• **TASK TO CARRY OUT**:
Pictures stay out of this copy, which runs from the first line of the material through the line containing "Figure 14. Synthesis".

• **RECORDS FOR PROCESSING**:
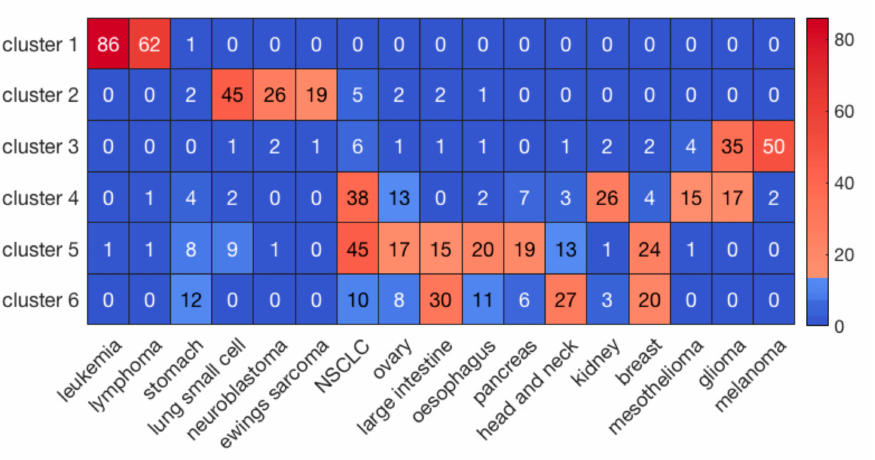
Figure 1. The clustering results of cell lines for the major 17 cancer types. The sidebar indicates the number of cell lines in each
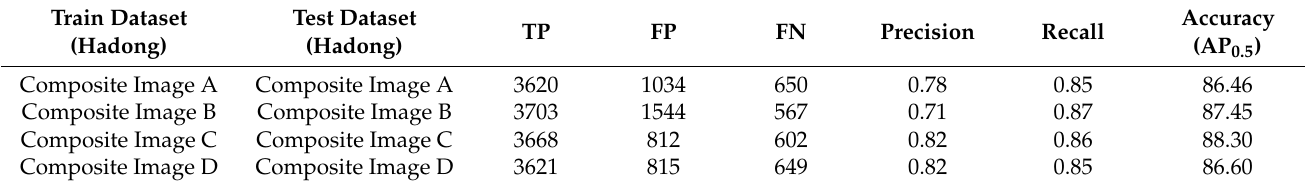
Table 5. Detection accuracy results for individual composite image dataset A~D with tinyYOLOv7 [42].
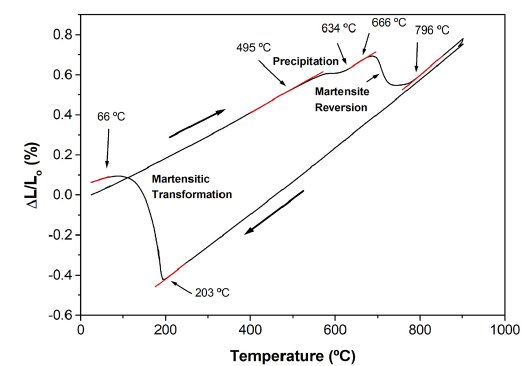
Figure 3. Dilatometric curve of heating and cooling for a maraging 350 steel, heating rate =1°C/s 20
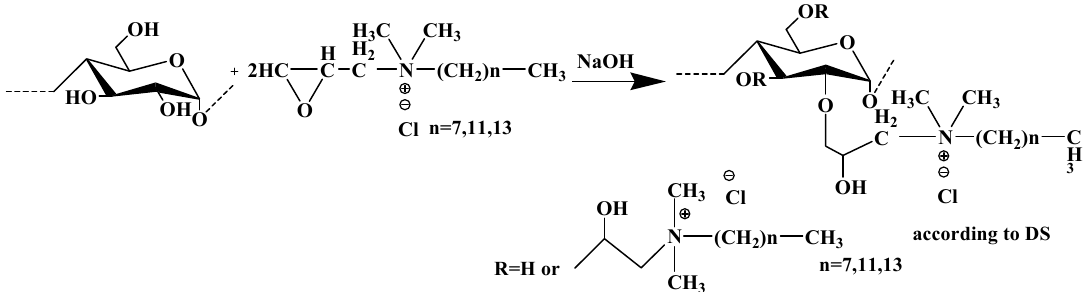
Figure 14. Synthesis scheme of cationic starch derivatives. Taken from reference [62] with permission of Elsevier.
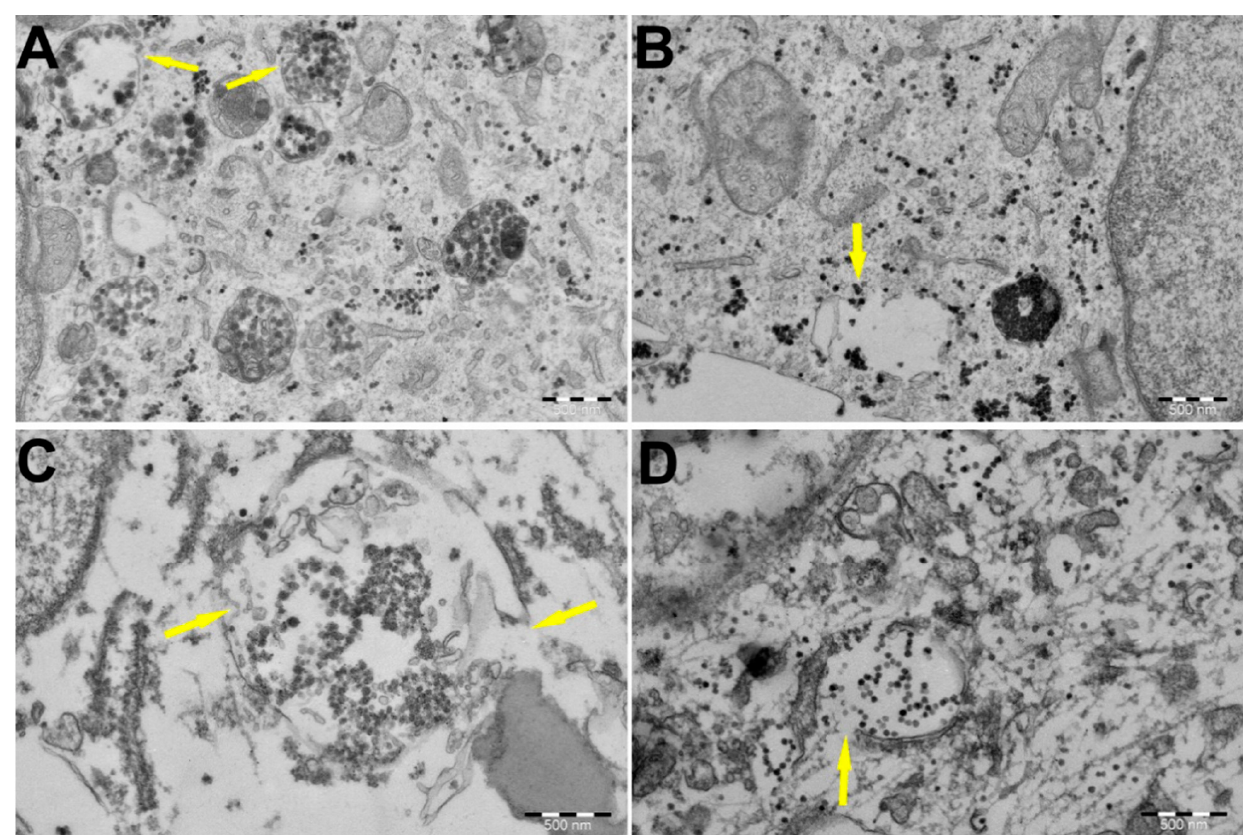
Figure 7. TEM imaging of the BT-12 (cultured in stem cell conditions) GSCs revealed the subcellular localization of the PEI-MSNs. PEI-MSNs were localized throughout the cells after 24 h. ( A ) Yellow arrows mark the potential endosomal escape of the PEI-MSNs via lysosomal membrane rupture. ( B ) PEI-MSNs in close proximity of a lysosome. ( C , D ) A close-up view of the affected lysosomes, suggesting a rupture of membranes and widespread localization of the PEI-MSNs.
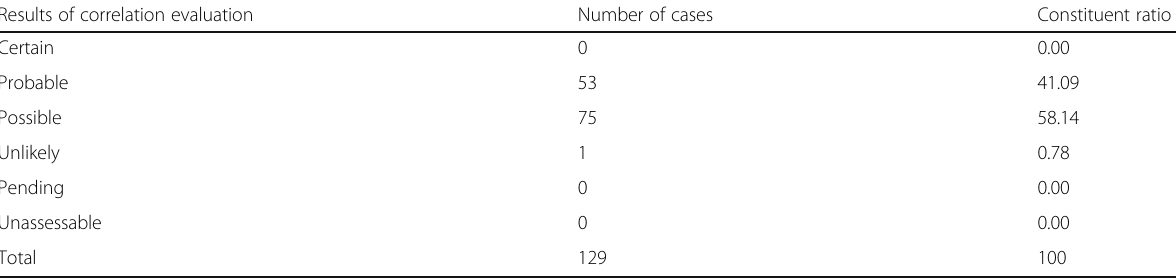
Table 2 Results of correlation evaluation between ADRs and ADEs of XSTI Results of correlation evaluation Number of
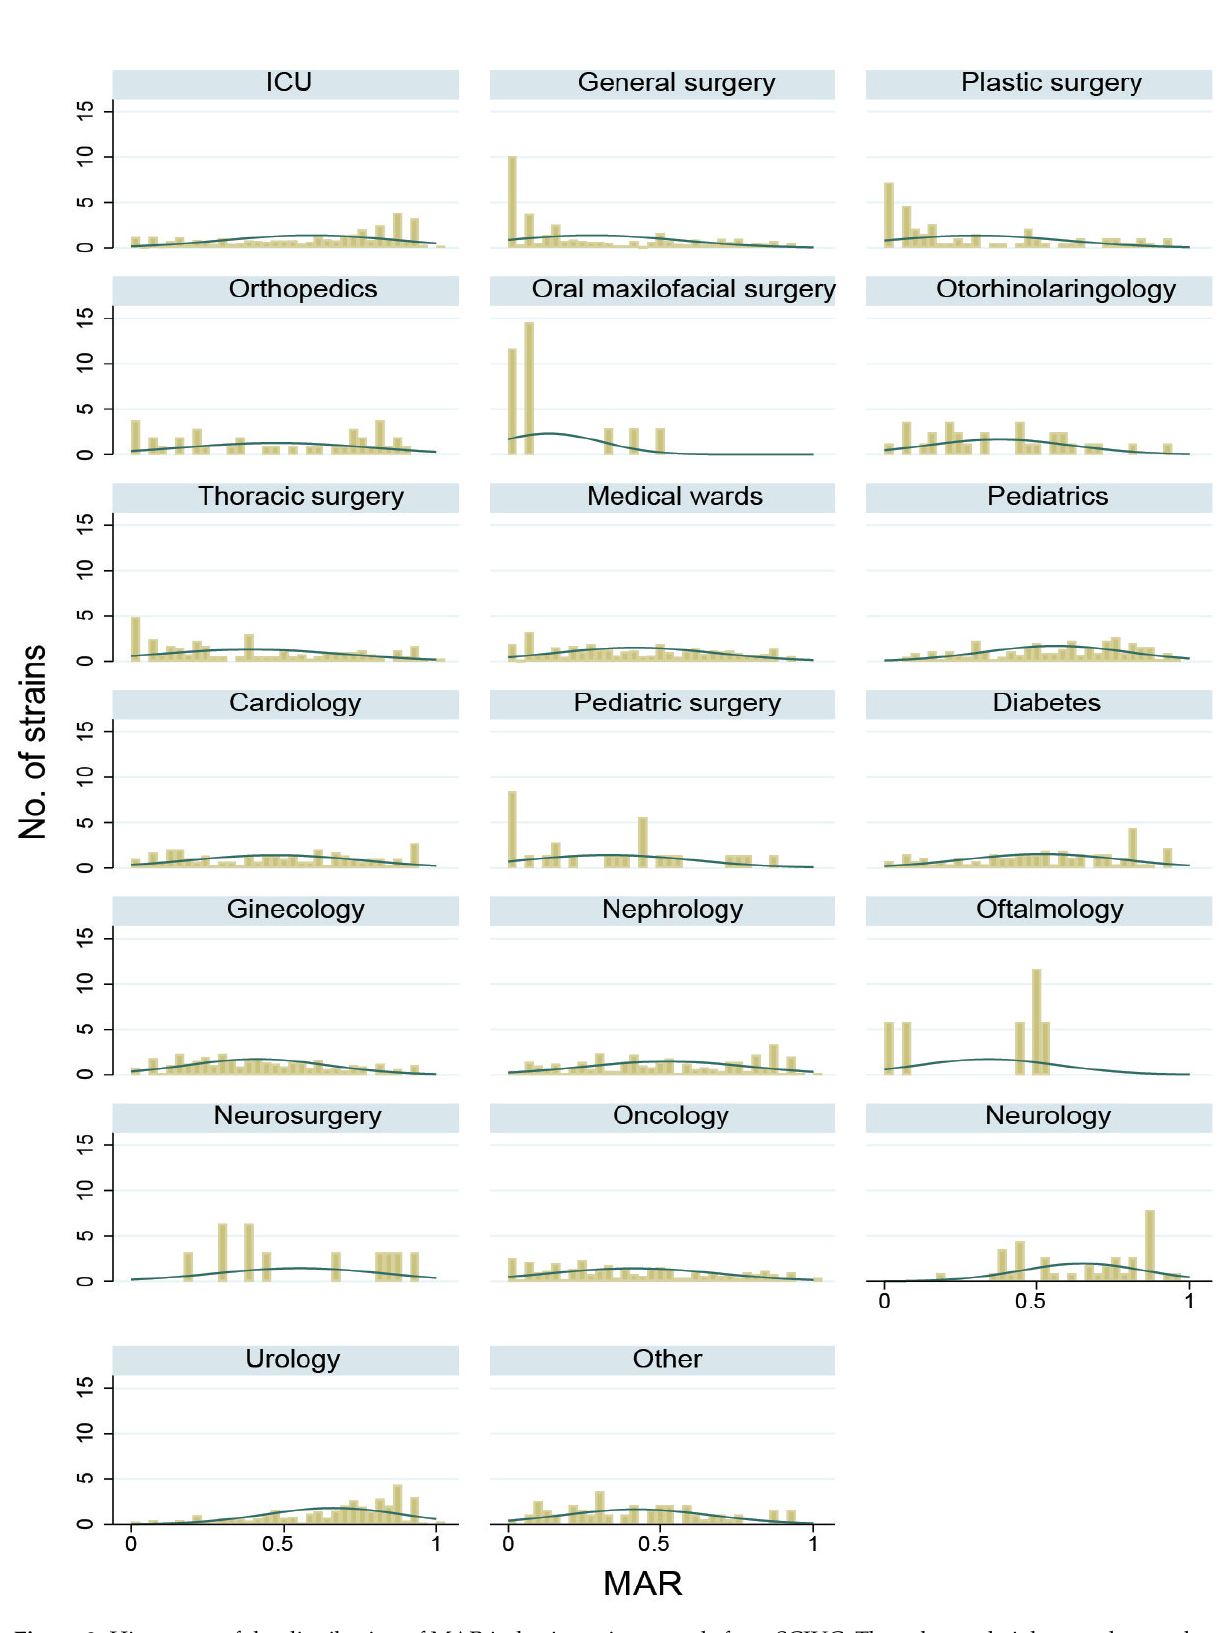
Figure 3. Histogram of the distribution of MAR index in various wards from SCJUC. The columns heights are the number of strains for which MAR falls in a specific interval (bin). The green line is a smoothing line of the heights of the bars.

• **RESULT**:
Figure 1. The clustering results of cell lines for the major 17 cancer types. The sidebar indicates the number of cell lines in each
Table 5. Detection accuracy results for individual composite image dataset A~D with tinyYOLOv7 [42].
Figure 3. Dilatometric curve of heating and cooling for a maraging 350 steel, heating rate =1°C/s 20
Figure 14. Synthesis scheme of cationic starch derivatives. Taken from reference [62] with permission of Elsevier.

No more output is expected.